BEWARE! Your Data Lake is not only for today’s Business.

In today’s digital world, “data” is everything.. Every organization is trying to find ways to slice & dice the data to be relevant & competitive . While we see there are many data platforms getting evolved faster, today Hadoop is one of the major data platform which is being implemented for computation analytics using Map Reduce or Spark framework. (Watch out for Flink)

What happens in 1st DL kickoff meetings?

In most of the implementation that i have been involved, it so happened that the devops team’s focus is on the frameworks for the data-pipeline (spark/MR/flink/google dataflow), implementation languages (java/scala/python) and computational requirements (Batch/Realtime).
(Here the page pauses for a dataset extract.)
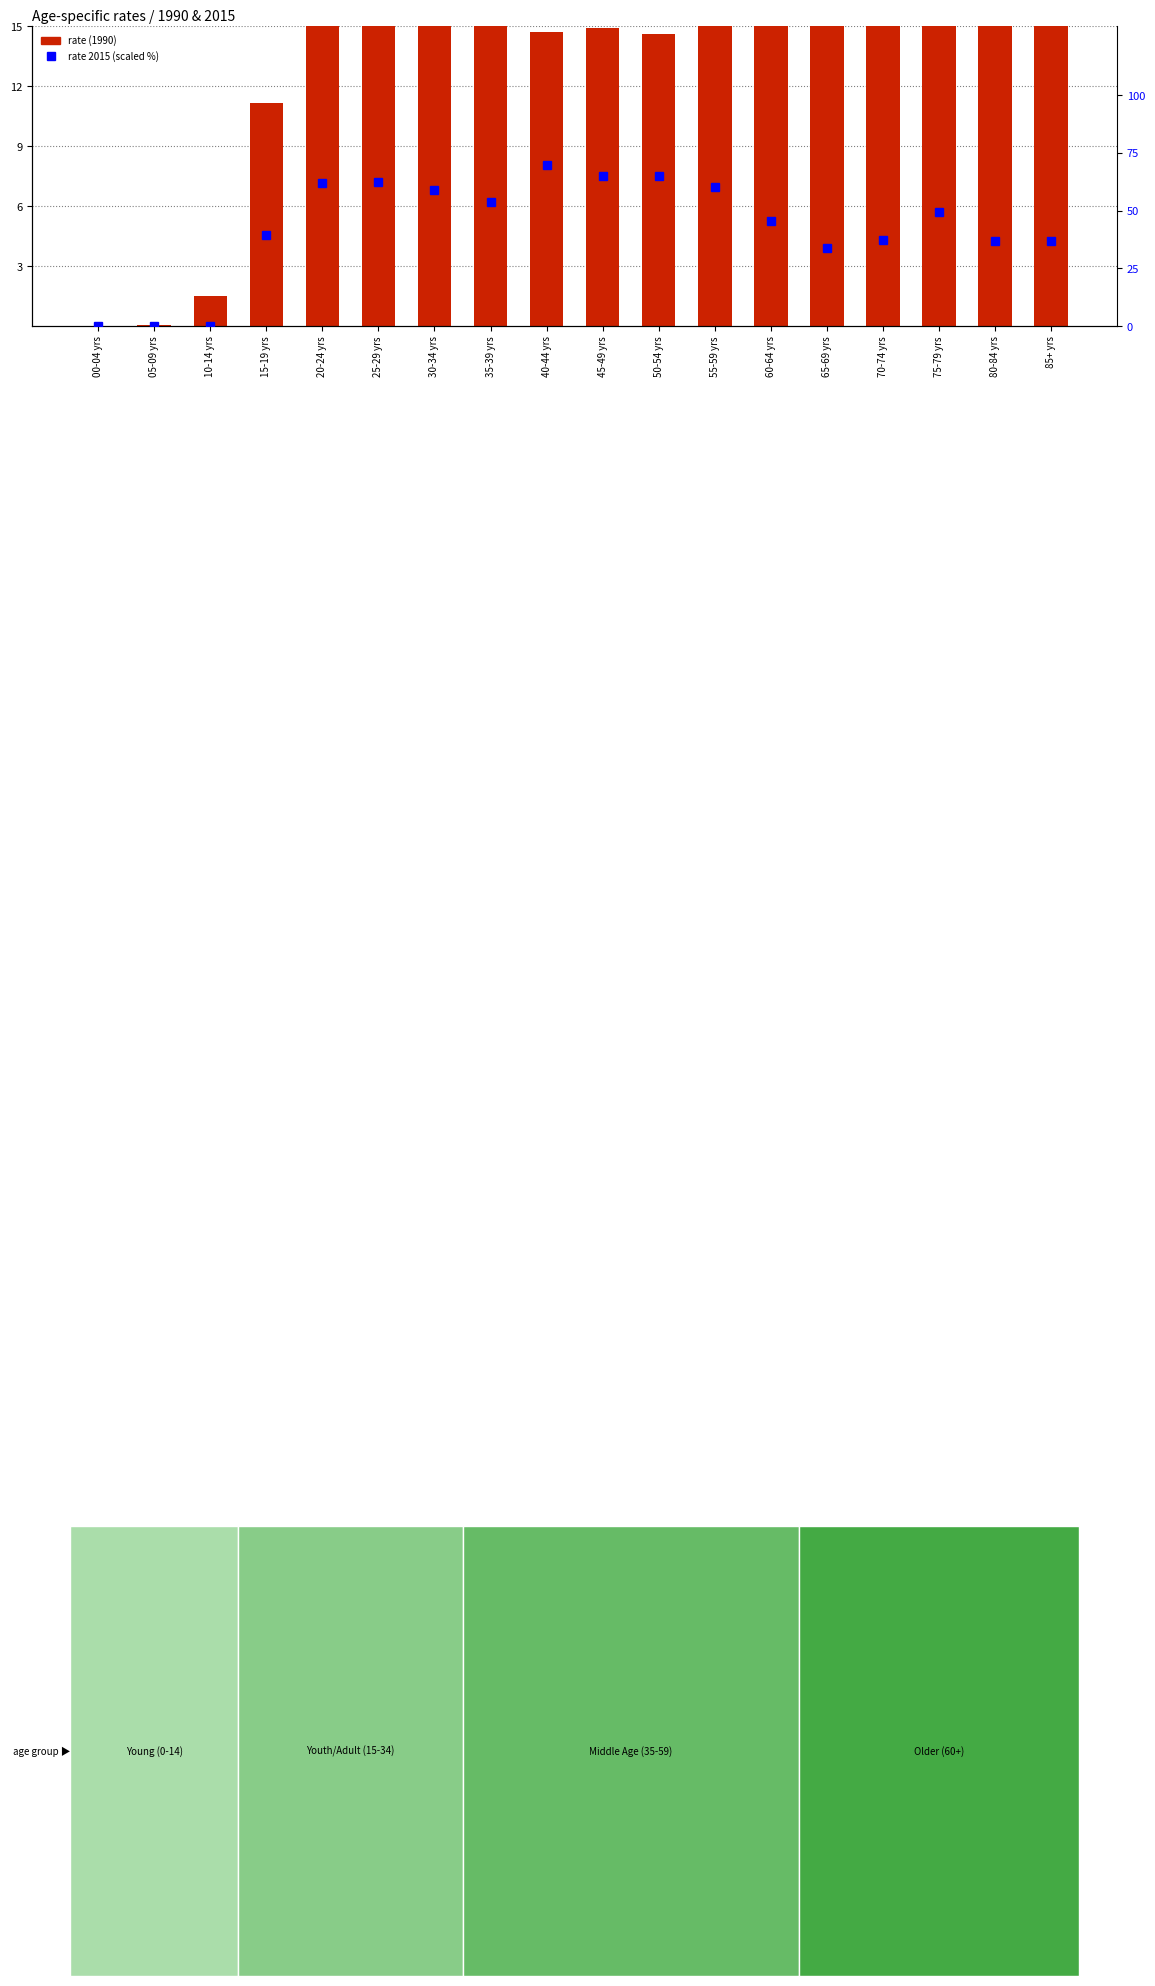

What is the value of the rate 2015 (scaled %) bar at the 4th from the left?

39.3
While these are critical for any data lake success, but this is not enough to support future’s customer need or customer’s customer need.

DL is not for today but also for future too..
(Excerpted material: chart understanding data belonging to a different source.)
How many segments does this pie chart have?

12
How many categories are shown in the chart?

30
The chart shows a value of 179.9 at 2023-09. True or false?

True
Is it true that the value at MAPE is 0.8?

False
The purpose of the “data lake” is to enable your customer’s business to get the “difficult questions & answers” a.k.a insights, which are critical for new services and products introductions.
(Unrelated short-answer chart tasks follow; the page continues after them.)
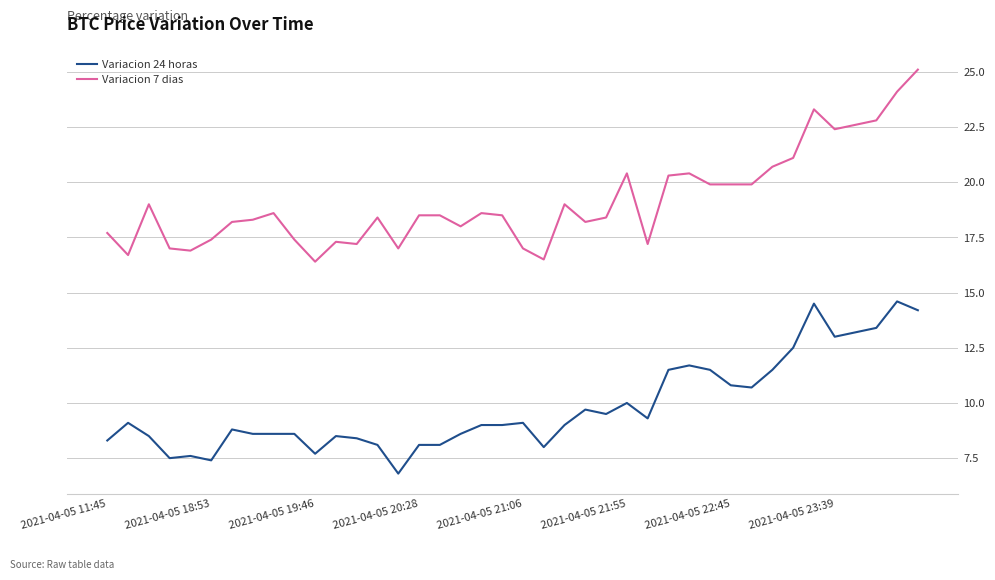

True or false: Variacion 24 horas and Variacion 7 dias intersect in this chart.

False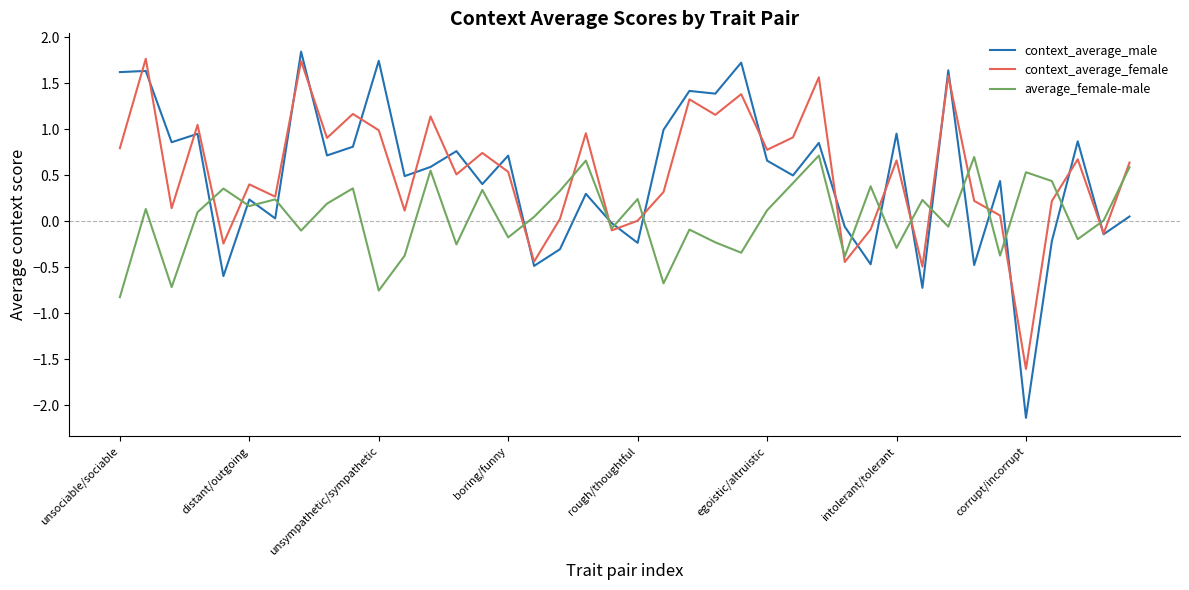

What is the lowest value of the context_average_male series?

-2.1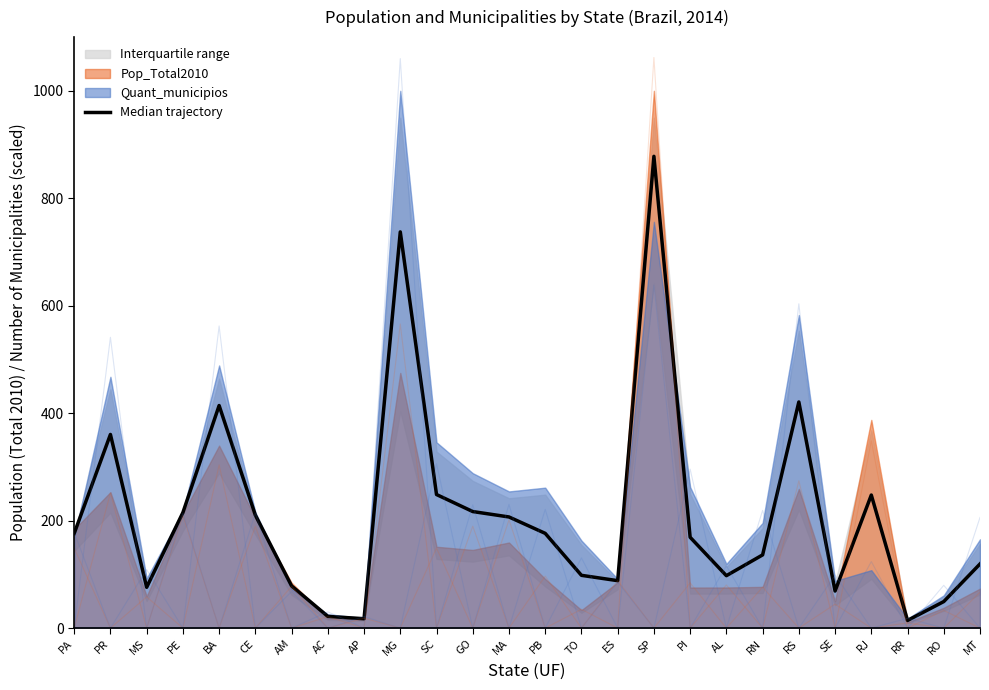

How many data points are less than 176?

13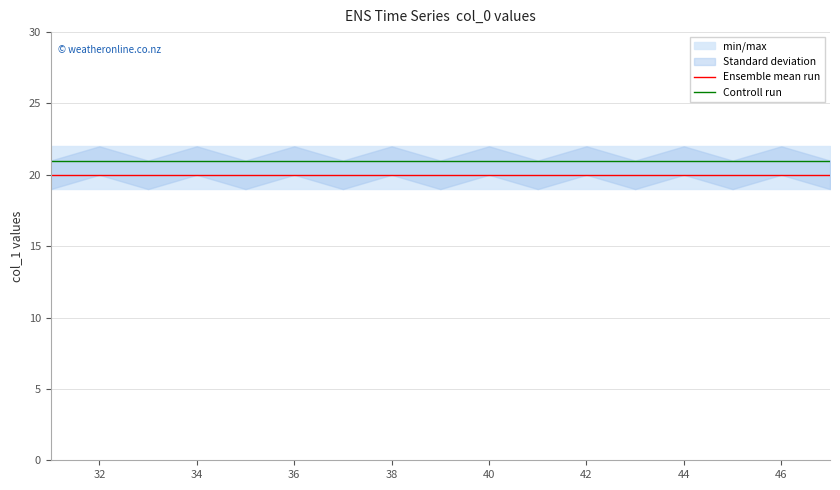

True or false: Controll run and Ensemble mean run intersect in this chart.

False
So, it is safe to assume your Data Lake going to be there and evolve for a decade.

Now is data-pipeline framework, implementation language, computational requirement enough to keep the data fresh for a decade ? May be not,

What more should be in your 1st DL kickoff meeting?

In my experience as AWS/Hadoop SysOps Lead , below are some of the key questions that needs to be answered before your 2nd meeting.

  1. What are the data pattern from source?

2. Is there any cleaning required to improve the computational efficiency ?

3. What is the schema of the data ? How it support evolution?

4. How the data can be stored with less storage ? (Remember your AWS EBS usage bill ^_^)

5. What compression suits your needed ?

6. What data encryption standards suits your need?